This tutorial explains how to use the DataWorks and StarRocks product portfolio for big data development and analysis. This tutorial uses a user profile analysis case study to demonstrate the capabilities of DataWorks for Data Integration, DataStudio, and Operation Center.
Case introduction
To create better business strategies, you need to obtain basic profile data of website users based on their behavior. This data includes geographical and social attributes. You can analyze user profiles at specific times and locations to perform fine-grained operations on website traffic. You can use the DataWorks and StarRocks product portfolio to perform data synchronization, data transformation, data management, and data consumption.
To follow this tutorial, read Tutorial objectives and design to understand the overall flow of the user persona analysis.
Data Studio
This tutorial uses the new DataStudio platform in DataWorks. Make sure that the new DataStudio is enabled for your workspace. You can enable it as follows:
When you create a workspace, select Use Data Studio (New Version).
To upgrade from the old DataStudio version, click the Upgrade button at the top of the interface. Then, follow the on-screen instructions to complete the upgrade.

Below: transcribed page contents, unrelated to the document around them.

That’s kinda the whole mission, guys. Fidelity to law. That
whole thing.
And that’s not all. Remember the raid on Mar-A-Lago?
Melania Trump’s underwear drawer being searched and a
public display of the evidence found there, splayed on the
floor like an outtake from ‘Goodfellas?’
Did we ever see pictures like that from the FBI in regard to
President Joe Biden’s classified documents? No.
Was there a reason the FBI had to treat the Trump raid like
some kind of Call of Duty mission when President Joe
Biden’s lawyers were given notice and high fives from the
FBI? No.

After February 18, 2025, the new DataStudio is enabled by default when an Alibaba Cloud account enables DataWorks and creates a workspace for the first time in the following regions:
China (Hangzhou), China (Shanghai), China (Beijing), China (Zhangjiakou), China (Ulanqab), China (Shenzhen), China (Chengdu), China (Hong Kong), Japan (Tokyo), Singapore, Malaysia (Kuala Lumpur), Indonesia (Jakarta), Thailand (Bangkok), Germany (Frankfurt), UK (London), US (Silicon Valley), US (Virginia)
Procedure
Create the StarRocks instance and DataWorks workspace that are required for this tutorial, and complete the required resource group and network configurations.
In DataWorks, configure a data synchronization task to sync the user information and website log data provided in this tutorial to a StarRocks computing resource. Then, you can query the synchronized data.
In DataWorks, use StarRocks nodes to process the data in the user information and access log tables that were synchronized to StarRocks. This lets you obtain the target user profile data.
Configure data quality monitoring rules for the tables that are generated by data transformation to identify and block dirty data at an early stage and prevent the impact of dirty data from spreading.
When the user profile analysis task flow is complete, data tables are created in StarRocks. You can then view the data lineage between these tables in Data Map.
Consume data
After you complete the user profile analysis, you can use the DataAnalysis module to visualize the transformed data. This helps you quickly extract key information and gain insights into business trends.
After you obtain the final transformed data, you can use the DataService Studio module to share and apply the data through standardized API data service interfaces. This provides data for other business modules that accept data via APIs.